Give this movie "credit" for one thing, maybe, if you like subverted stereotypes: Here’s a high school romance where the guy wants to take it slow, and the woman is basically all, "No, forget that taking-it-slow nonsense, we should fuck right now." That’s not a pleasant development to her father Hugh, though, who’s been helicopter-parenting closer than ever since the death of his first son, which is left undepicted, having occurred prior to the film’s open. Bruce Greenwood fills the role of Hugh, and try as the veteran actor might, there’s no character to play underneath all the B-movie villainy. This "Love"’s Hugh is a sniveling, scheming bad guy, his actions so slimy and unambiguously amoral that you find the character is in desperate need of a mustache to twirl.
Hugh manipulates David into violence, he digs up ugly moments in his past, he insults the boy’s family without provocation. In short, the character becomes the bad guy in a romance paperback; indeed, he becomes a knock-off of an antagonist from any Nicholas Sparks novel. The complete lack of moral judgment offered to him robs him of any interest he might offer to viewers. You get the feeling that if the script could get away with it, it would’ve had Hugh shoot the kid.
What’s lacking here -- and completely lacking, as in, nonexistent -- is a sense of nuance. There’s actually an inkling of a provocative and affecting movie below the surface here. That would be a movie about a father so wracked with grief that he bubbles up his entire family and sends everyone around him deeper into madness as a result. That’s not the movie Shana wants to make, though. This "Love" deftly avoids offering Hugh any sense of his own humanity. He’s a MacGuffin, vilely placing obstacles in the lovers’ path, for no reason other than so David and Jade can plow through them, proving their fictional romance as true, so that, if the plan succeeds, it’ll send a wave of bubbly feelings throughout the audience.
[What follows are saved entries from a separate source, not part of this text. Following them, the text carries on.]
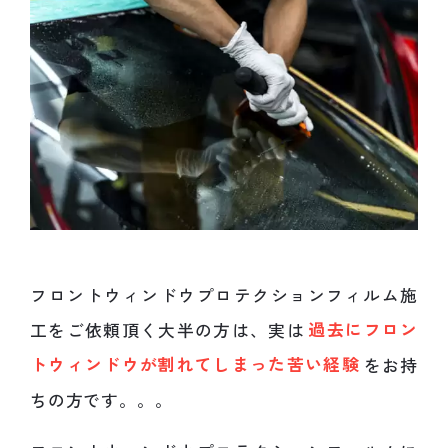
フロントウィンドウプロテクションフィルム施
工をご依頼頂く大半の方は、実は
過去にフロン
トウィンドウが割れてしまった苦い経験
をお持
ちの方です。。。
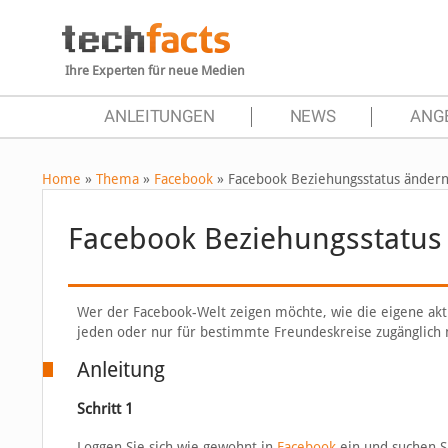
Ihre Experten für neue Medien
ANLEITUNGEN
NEWS
ANG
Home
»
Thema
»
Facebook
»
Facebook Beziehungsstatus änder
Facebook Beziehungsstatus
Wer der Facebook-Welt zeigen möchte, wie die eigene aktu
jeden oder nur für bestimmte Freundeskreise zugänglich m
Anleitung
Schritt 1
Loggen Sie sich wie gewohnt in
Facebook
ein und suchen Si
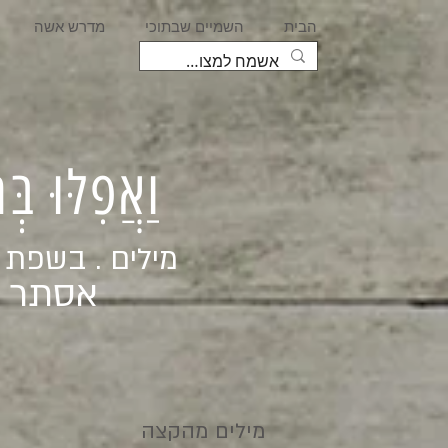
הבית
השמיים שבתוכי
מדרש אשה
וַאֲפִלּוּ בּ
מילים . בשפת
אסתר ג
מילים מהקצה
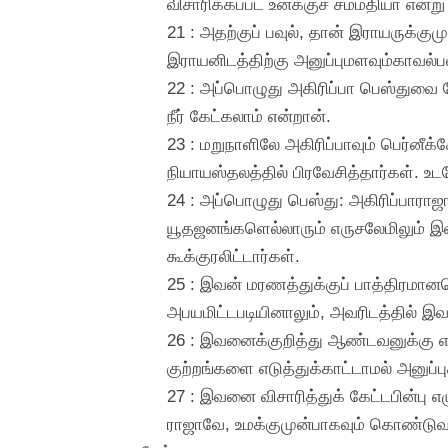
விசாரிக்கப்பட உனக்குச் சம்மதியா என்று
21 : அதற்குப் பவுல், தான் இராயருக்க
இராயனிடத்திற்கு அனுப்புமளவும்காவல்ப
22 : அப்பொழுது அகிரிப்பா பெஸ்துவை
நீர் கேட்கலாம் என்றான்.
23 : மறுநாளிலே அகிரிப்பாவும் பெர்ன
நியாயஸ்தலத்தில் பிரவேசித்தார்கள். 
24 : அப்பொழுது பெஸ்து: அகிரிப்பாரா
யூதஜனங்களெல்லாரும் எருசலேமிலும் இவ
கூக்குரலிட்டார்கள்.
25 : இவன் மரணத்துக்குப் பாத்திரம
அபயமிட்டபடியினாலும், அவரிடத்தில் இ
26 : இவனைக்குறித்து ஆண்டவனுக்கு எழ
குற்றங்களை எடுத்துக்காட்டாமல் அனுப்
27 : இவனை விசாரித்துக் கேட்டபின்பு 
ராஜாவே, உமக்குமுன்பாகவும் கொண்டுவந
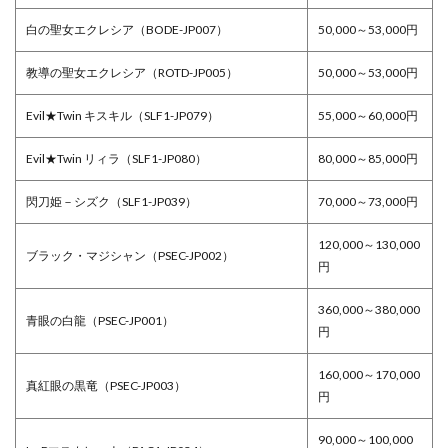
白の聖女エクレシア（BODE-JP007）
50,000～53,000円
教導の聖女エクレシア（ROTD-JP005）
50,000～53,000円
Evil★Twin キスキル（SLF1-JP079）
55,000～60,000円
Evil★Twin リィラ（SLF1-JP080）
80,000～85,000円
閃刀姫－シズク（SLF1-JP039）
70,000～73,000円
120,000～130,000
ブラック・マジシャン（PSEC-JP002）
円
360,000～380,000
青眼の白龍（PSEC-JP001）
円
160,000～170,000
真紅眼の黒竜（PSEC-JP003）
円
90,000～100,000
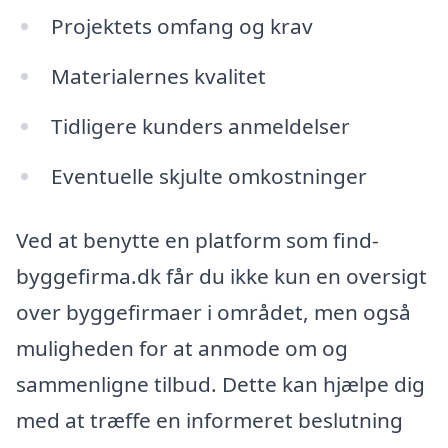
Projektets omfang og krav
Materialernes kvalitet
Tidligere kunders anmeldelser
Eventuelle skjulte omkostninger
Ved at benytte en platform som find-
byggefirma.dk får du ikke kun en oversigt
over byggefirmaer i området, men også
muligheden for at anmode om og
sammenligne tilbud. Dette kan hjælpe dig
med at træffe en informeret beslutning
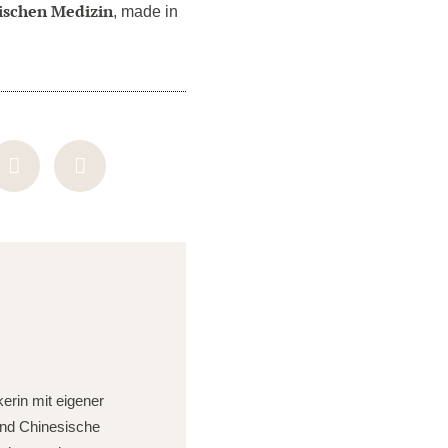
ischen Medizin
, made in
erin mit eigener
und Chinesische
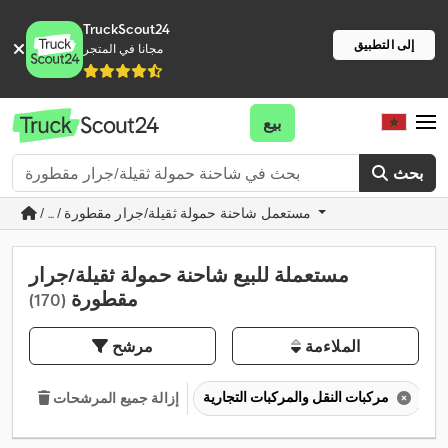
TruckScout24
إلى التطبيق
مجانا في المتجر
بيع
بحث
/ ... / مستعمل شاحنة حمولة ثقيلة/جرار مقطورة
مستعملة للبيع شاحنة حمولة ثقيلة/جرار
مقطورة
(170)
الملاءمة
مرشح
مركبات النقل والمركبات التجارية
إزالة جميع المرشحات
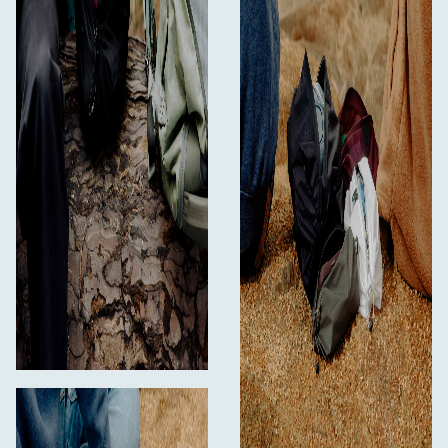
slitesterk UHMPE-tråd
Materialer - ultralette nettingpakningskuber
Ultralett 180 g Powernet-nylonstretchnett er
Bluesign-godkjent
Slitesterk #5 glidelås"
"1x ultralett pakkekube (bærestropp
Hva er i esken
selges separat)"
Påvirket av PFAS
Ikke påvirket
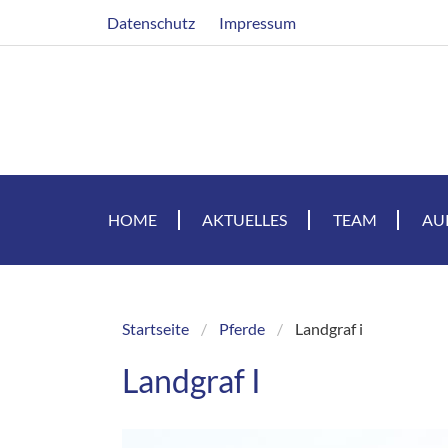
Direkt
Header
Datenschutz
Impressum
zum
Inhalt
HOME
AKTUELLES
TEAM
AU
Startseite
Pferde
Landgraf i
Breadcrumb
Landgraf I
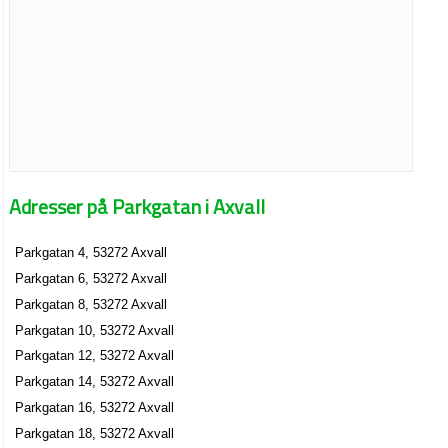
Adresser på Parkgatan i Axvall
Parkgatan 4, 53272 Axvall
Parkgatan 6, 53272 Axvall
Parkgatan 8, 53272 Axvall
Parkgatan 10, 53272 Axvall
Parkgatan 12, 53272 Axvall
Parkgatan 14, 53272 Axvall
Parkgatan 16, 53272 Axvall
Parkgatan 18, 53272 Axvall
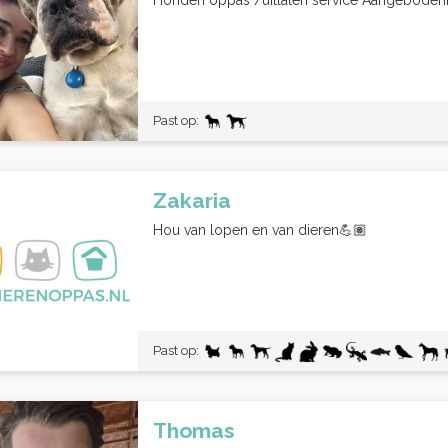
Honden oppas /uitlaten service AangebodenDe
Past op:
Zakaria
Hou van lopen en van dieren💪🏽
Past op:
Thomas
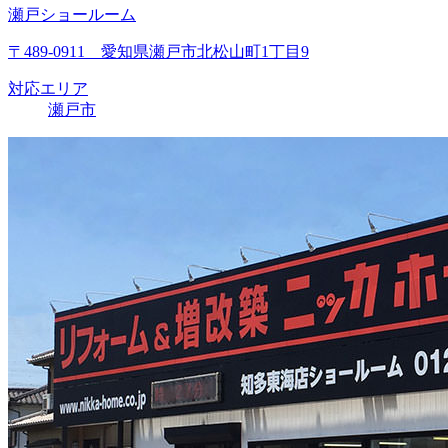
瀬戸ショールーム
〒489-0911 愛知県瀬戸市北松山町1丁目9
対応エリア
瀬戸市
Are there parallels to "Say Anything" here? To John Mahoney’s controlling depiction of the father character in that film, to the images, to the character arcs, to the emotions produced by that film’s payoff? Sure, the parallels are there, and that is what "Endless Love" is aiming for. But those parallels aren’t imbued with any of their own specificity, they’re just that, empty parallels. Feste can copy "Say Anything," but the director has nothing personal to put in the place of that picture’s weirdness, in place of the specifics that get lost in translation. The nuance has been deleted, and what’s left is warmed-over romance-genre standards. This movie isn’t more than a product. It’s not the second coming of Cameron Crowe; it’s far from it. It’s his work, re-heated and Sparks-ified.